▶ **Work required**:
When the listing below reaches the line that has "Figure 1. Dimensions", start reproducing exactly; stop after the line that has "Figure 2. The", and drop the pictures.

▶ **Supplied information**:
▬▬▬
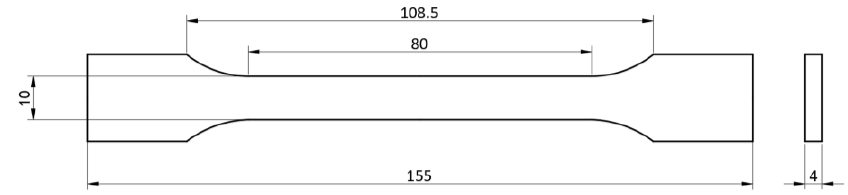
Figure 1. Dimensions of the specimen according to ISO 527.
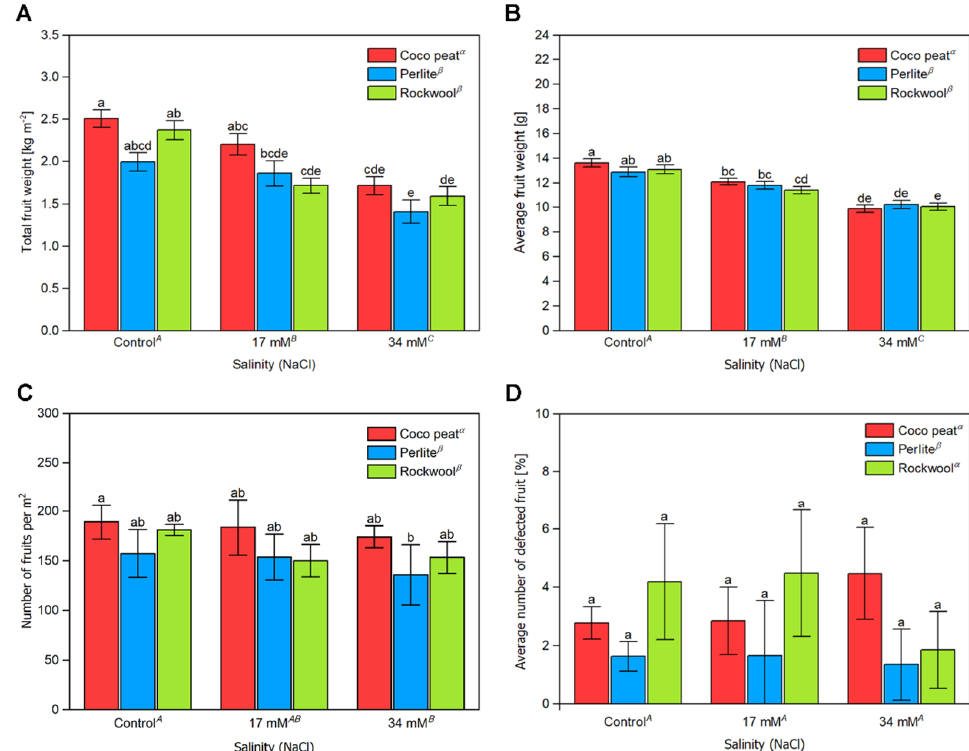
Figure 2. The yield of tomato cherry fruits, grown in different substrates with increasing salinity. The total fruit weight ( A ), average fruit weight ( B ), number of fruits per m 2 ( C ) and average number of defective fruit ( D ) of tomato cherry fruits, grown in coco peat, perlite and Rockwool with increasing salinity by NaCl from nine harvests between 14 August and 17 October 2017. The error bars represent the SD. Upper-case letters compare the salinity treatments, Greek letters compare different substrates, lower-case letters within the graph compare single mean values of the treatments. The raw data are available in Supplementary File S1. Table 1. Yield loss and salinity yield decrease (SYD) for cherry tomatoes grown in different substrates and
▬▬▬
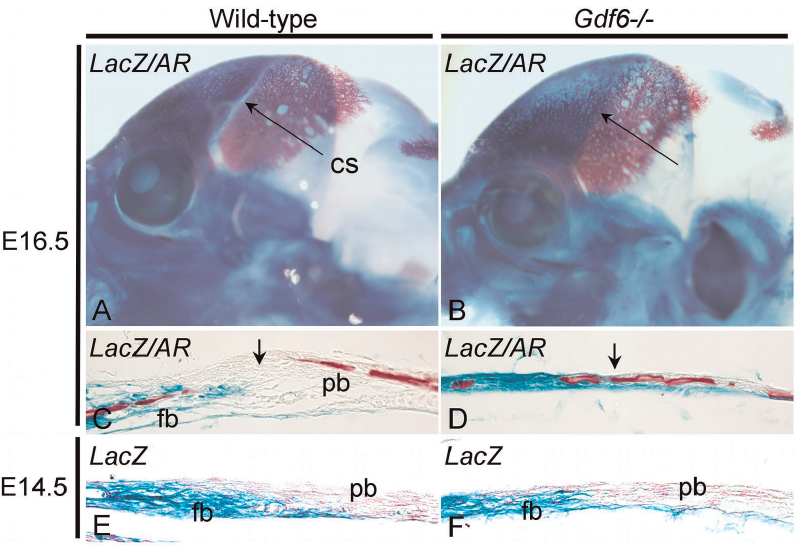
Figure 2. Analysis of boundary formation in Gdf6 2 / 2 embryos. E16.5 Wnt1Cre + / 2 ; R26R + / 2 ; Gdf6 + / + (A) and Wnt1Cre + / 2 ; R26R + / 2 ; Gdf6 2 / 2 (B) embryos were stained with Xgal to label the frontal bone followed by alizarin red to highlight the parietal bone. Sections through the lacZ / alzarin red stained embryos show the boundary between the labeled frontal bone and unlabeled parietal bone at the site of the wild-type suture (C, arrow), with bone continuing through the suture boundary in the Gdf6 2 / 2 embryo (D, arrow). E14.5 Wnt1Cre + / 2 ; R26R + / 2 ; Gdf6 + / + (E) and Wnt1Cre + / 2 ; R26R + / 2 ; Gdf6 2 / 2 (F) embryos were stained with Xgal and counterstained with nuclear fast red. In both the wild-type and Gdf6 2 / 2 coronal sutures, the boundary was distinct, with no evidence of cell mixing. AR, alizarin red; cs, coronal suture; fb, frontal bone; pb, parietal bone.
▬▬▬
▶ **Solution below**:
Figure 1. Dimensions of the specimen according to ISO 527.
Figure 2. The yield of tomato cherry fruits, grown in different substrates with increasing salinity. The total fruit weight ( A ), average fruit weight ( B ), number of fruits per m 2 ( C ) and average number of defective fruit ( D ) of tomato cherry fruits, grown in coco peat, perlite and Rockwool with increasing salinity by NaCl from nine harvests between 14 August and 17 October 2017. The error bars represent the SD. Upper-case letters compare the salinity treatments, Greek letters compare different substrates, lower-case letters within the graph compare single mean values of the treatments. The raw data are available in Supplementary File S1. Table 1. Yield loss and salinity yield decrease (SYD) for cherry tomatoes grown in different substrates and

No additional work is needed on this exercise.